How to tell if your code should be yielding

As we saw in the last post, cooperative clr code that explicitly yields during long-running computations outperforms clr code that gets forcibly rescheduled.  How should one discover sql/clr code that is considered 'runaway' by the server and could be improved?

There are a number of informative dmvs that contain helpful information in cases like this, such as  sys.dm_clr_tasks, sys.dm_os_waiting_tasks, and sys.dm_os_workers.

For this particular problem, I want to know what state my clr tasks are in and what they have been waiting on recently as well as the number of times that the SQL Server Scheduler has forced them to yield:

select os.task_address, os.state, os.last_wait_type, clr.state, clr.forced_yield_count from sys.dm_os_workers os join sys.dm_clr_tasks clr on (os.task_address = clr.sos_task_address) where clr.type = 'E_TYPE_USER'

When my greedy count query from the last post is running, I notice a number of rows like the following in the output:

0x006D9180

RUNNABLE

SQLCLR_QUANTUM_PUNISHMENT

E_TASK_ATTACHED_TO_CLR

2

0x006D89C0

RUNNABLE

SQLCLR_QUANTUM_PUNISHMENT

E_TASK_ATTACHED_TO_CLR

4

0x008CCCA8

RUNNABLE

SQLCLR_QUANTUM_PUNISHMENT

E_TASK_ATTACHED_TO_CLR

1

0x006D8E98

RUNNABLE

SQLCLR_QUANTUM_PUNISHMENT

E_TASK_ATTACHED_TO_CLR

3

SQLCLR_QUANTUM_PUNISHMENT indicates that the task previously exceeded its allowed quantum, causing the scheduler to intervene and reschedule it at the end of the queue while forced_yield_count shows the number of times that this has happened.

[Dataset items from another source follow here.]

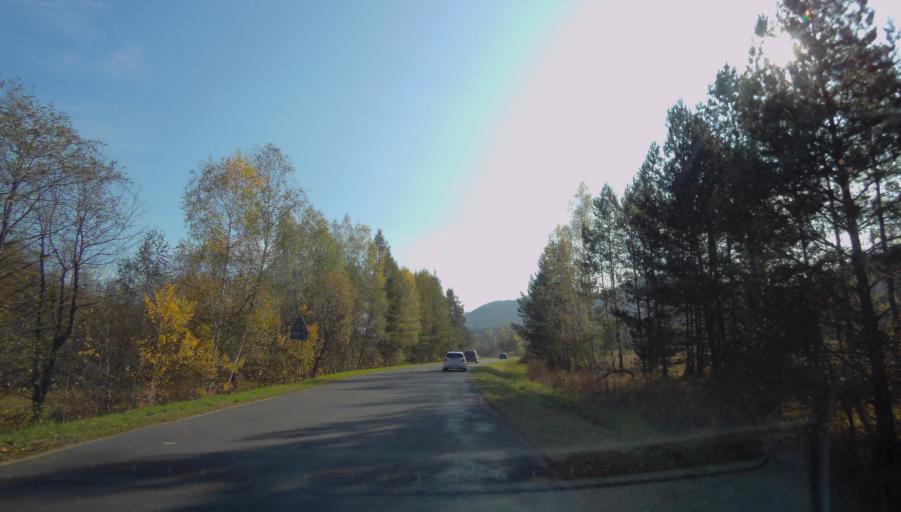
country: PL
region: Subcarpathian Voivodeship
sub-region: Powiat leski
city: Baligrod
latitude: 49.2256
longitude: 22.1773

In contrast, when the cooperative version is running, I see rows like the following where the last_wait_type is SOS_SCHEDULER_YIELD and forced_yield_count is 0.

0x008CCAB8

RUNNING

SOS_SCHEDULER_YIELD

E_TASK_ATTACHED_TO_CLR

0

0x006D9278

RUNNABLE

SOS_SCHEDULER_YIELD

E_TASK_ATTACHED_TO_CLR

0

0x006D9088

RUNNABLE

SOS_SCHEDULER_YIELD

E_TASK_ATTACHED_TO_CLR

0

This post is late as I was trying to include more information about all the underlying activity, but it quickly proved too much for a blog post on this simple example.  Hopefully, I and others on the team will be able to be able to go into more detail in future posts.